# To Pock or not to Pock, that is the question



## Fergafinish (Apr 14, 2008)

So I use usg topping, and Im happy w/ it except i seem to get alot of air bubbles. I try not to over mix, im not sure if maybe it just has something to do with my box settings being set to heavy... What is your opinion on soap, how much per 5 gal do you use, and what are the possible downsides to using it or No-Pock.

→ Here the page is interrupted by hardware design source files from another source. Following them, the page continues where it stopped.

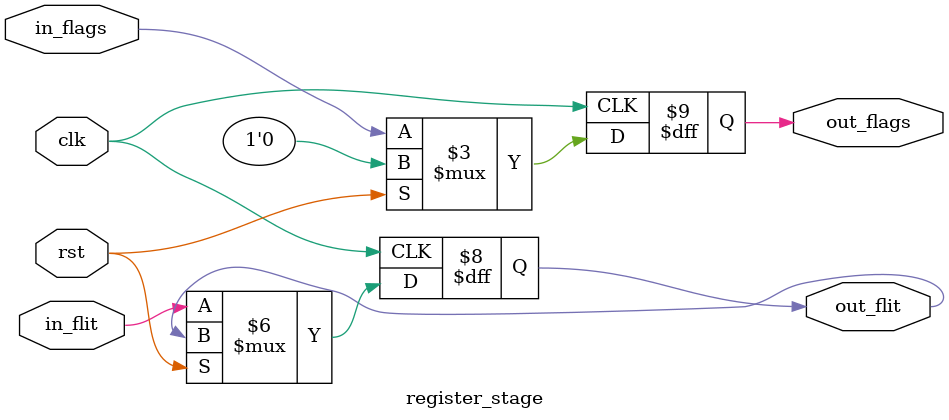
<source format=sv>
/* Copyright (c) 2018-2020 by the author(s)
 *
 * Permission is hereby granted, free of charge, to any person obtaining a copy
 * of this software and associated documentation files (the "Software"), to deal
 * in the Software without restriction, including without limitation the rights
 * to use, copy, modify, merge, publish, distribute, sublicense, and/or sell
 * copies of the Software, and to permit persons to whom the Software is
 * furnished to do so, subject to the following conditions:
 *
 * The above copyright notice and this permission notice shall be included in
 * all copies or substantial portions of the Software.
 *
 * THE SOFTWARE IS PROVIDED "AS IS", WITHOUT WARRANTY OF ANY KIND, EXPRESS OR
 * IMPLIED, INCLUDING BUT NOT LIMITED TO THE WARRANTIES OF MERCHANTABILITY,
 * FITNESS FOR A PARTICULAR PURPOSE AND NONINFRINGEMENT. IN NO EVENT SHALL THE
 * AUTHORS OR COPYRIGHT HOLDERS BE LIABLE FOR ANY CLAIM, DAMAGES OR OTHER
 * LIABILITY, WHETHER IN AN ACTION OF CONTRACT, TORT OR OTHERWISE, ARISING FROM,
 * OUT OF OR IN CONNECTION WITH THE SOFTWARE OR THE USE OR OTHER DEALINGS IN
 * THE SOFTWARE.
 *
 * =============================================================================
 *
 * This is a single register stage for a flit and a configurable number of
 * flags. It is used in the input and output stage of a router.
 *
 * Author(s):
 *   Max Koenen <max.koenen@tum.de>
 */

module register_stage #(
   parameter FLIT_WIDTH = 'x,
   parameter FLAGS = 'x
)(
   input clk,
   input rst,

   input [FLIT_WIDTH-1:0]  in_flit,
   input [FLAGS-1:0]       in_flags,

   output reg [FLIT_WIDTH-1:0] out_flit,
   output reg [FLAGS-1:0]      out_flags
);

   always_ff @(posedge clk) begin
      if (rst) begin
         out_flags <= 0;
      end else begin
         out_flit <= in_flit;
         out_flags <= in_flags;
      end
   end

endmodule // register_stage

</source>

Thanx Fellas :icon_confused:


----------



## cooper (Apr 6, 2008)

I would thin your mud down a little more and maybe mix a little longer depending on how long you are mixing already...


----------



## butcherman (Jan 26, 2008)

Downside on using soap is it pisses off painters. Some paints don't stick to it. It tends to peel the paint.


----------



## brdn_drywall (Apr 25, 2008)

agree with cooper a little thinner,mix a little longer....i've also noticed fresher mud pocks less (less than a couple of months from manufacturing plant)


----------



## NH Drywall (May 27, 2008)

I like to use a little bit of soap- just a quick squirt or 2 (especially with all purpose muds) If it seems thick before you mix maybe a 3rd squirt. I also add the soap after mixing the water in. I find if you're using mid-weight 1 squirt and light-weight doesn't need any at all. (Due to the fact that mid and light weights replace water with an elastic agent)-- 
If you're going to use soap, use NON-ULTRA. The "ultra" agent which is typically used for breaking up and spreading grease from your dishes have a tendency to spread the mud rather than join it together and (why painters don't like it sometimes) the ULTRA- soaps will spread the paint on the joints causing an un-even finish! :whistling2:


----------



## Mudstar (Feb 15, 2008)

NH Drywall said:


> I like to use a little bit of soap- just a quick squirt or 2 (especially with all purpose muds) If it seems thick before you mix maybe a 3rd squirt. I also add the soap after mixing the water in. I find if you're using mid-weight 1 squirt and light-weight doesn't need any at all. (Due to the fact that mid and light weights replace water with an elastic agent)--
> If you're going to use soap, use NON-ULTRA. The "ultra" agent which is typically used for breaking up and spreading grease from your dishes have a tendency to spread the mud rather than join it together and (why painters don't like it sometimes) the ULTRA- soaps will spread the paint on the joints causing an un-even finish! :whistling2:



I wonder if this Ultra stuff will work on Mary Jane


----------



## bjbatlanta (Jul 16, 2008)

I always use a little lemon Joy. Haven't had any complaints.


----------



## 1wallboardsman (Feb 20, 2008)

Fergafinish said:


> So I use usg topping, and Im happy w/ it except i seem to get alot of air bubbles. I try not to over mix, im not sure if maybe it just has something to do with my box settings being set to heavy... What is your opinion on soap, how much per 5 gal do you use, and what are the possible downsides to using it or No-Pock.
> 
> Thanx Fellas :icon_confused:


It is drywall, not plaster. The answer is always less mud tighter. Put your skim coat into the previous coat.

jdl


----------



## S&SDRYWALL (Oct 21, 2008)

I had a few guys on the crew try and use soap on a house they were doing, I didnt tell them not to. I knew once they did it one time, they wouldnt do it again, they had soar eyes after sanding b/c of the soap. I would say thin your mud down, what settings are you running on flats/butts?


----------